You’ll use whisper-cpp, a fast C++ port of the original Python model. It runs entirely on your CPU (or GPU if available), and the Homebrew install is a single command.

Install the tools

You’ll need two tools:

brew install whisper-cpp ffmpeg

whisper-cpp runs the transcription model. FFMPEG converts audio files to the 16kHz WAV format that Whisper requires. If you did the Edit Videos exercise, you already have FFMPEG installed.

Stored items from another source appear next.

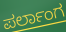
ಪರ್ಲಾಂಗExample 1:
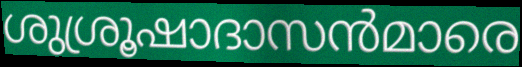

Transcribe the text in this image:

ശുശ്രൂഷാദാസൻമാരെ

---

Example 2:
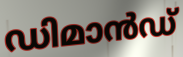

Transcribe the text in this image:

ഡിമാൻഡ്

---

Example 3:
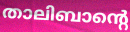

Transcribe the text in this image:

താലിബാന്റെ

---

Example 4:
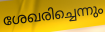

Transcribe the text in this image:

ശേഖരിച്ചെന്നും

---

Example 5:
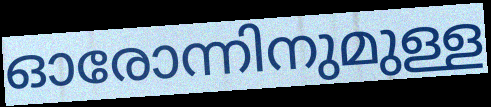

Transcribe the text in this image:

ഓരോന്നിനുമുള്ളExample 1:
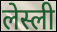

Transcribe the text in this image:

लेस्ली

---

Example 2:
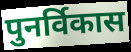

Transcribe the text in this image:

पुनर्विकास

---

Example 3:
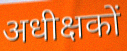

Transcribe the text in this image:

अधीक्षकों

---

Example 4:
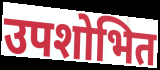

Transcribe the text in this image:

उपशोभित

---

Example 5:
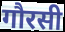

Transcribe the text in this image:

गौरसी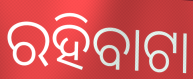
ରହିବାଟାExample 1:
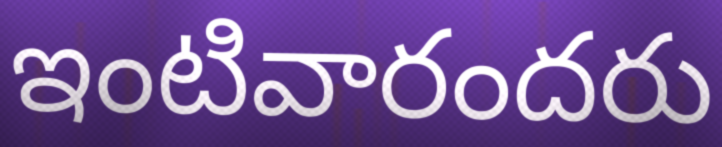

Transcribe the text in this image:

ఇంటివారందరు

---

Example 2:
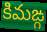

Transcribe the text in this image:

కిమఙ్గ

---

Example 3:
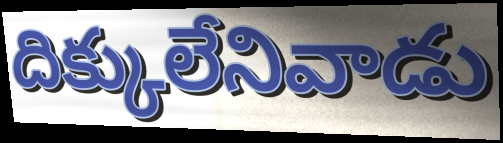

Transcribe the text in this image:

దిక్కులేనివాడు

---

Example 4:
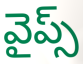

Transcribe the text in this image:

వైప్స్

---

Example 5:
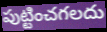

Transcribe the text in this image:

పుట్టించగలదు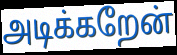
அடிக்கறேன்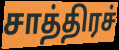
சாத்திரச்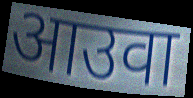
आउवा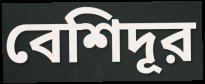
বেশিদূর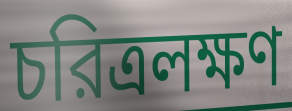
চরিত্রলক্ষণ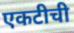
एकटीची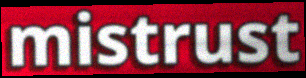
mistrust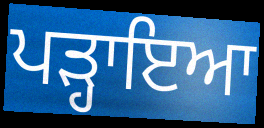
ਪੜ੍ਹਾਇਆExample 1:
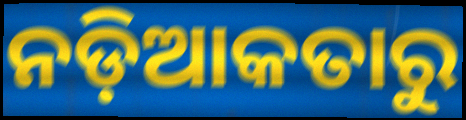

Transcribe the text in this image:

On Linux, build whisper-cpp from source or use your system package manager. See the whisper.cpp repo for instructions.

Download a model

Whisper comes in multiple sizes — from tiny (75MB) to large (3GB). You’ll download a quantized version of the large model that offers a good balance of accuracy and file size (~1GB):

curl -o ggml-large-v3-q5_0.bin -L \
  'https://huggingface.co/ggerganov/whisper.cpp/resolve/main/ggml-large-v3-q5_0.bin?download=true'

Get some audio

You need audio with speech to transcribe. Pick whichever option sounds easiest:

  • Record yourself — use QuickTime Player on macOS (File > New Audio Recording), or any recording app
  • Reuse audio from the Edit Videos exercise — if you already have an extracted audio track, use that
  • Download something — a podcast clip, a speech, a lecture, anything with clear spoken words

What you’ll do

  • Convert your audio to the 16kHz WAV format Whisper expects
  • Run transcription and get a timestamped text output
  • Export the transcript as SRT or VTT subtitles — the standard formats used for video captions

Whisper can also translate speech from other languages into English. If you have audio in another language, you can try that too.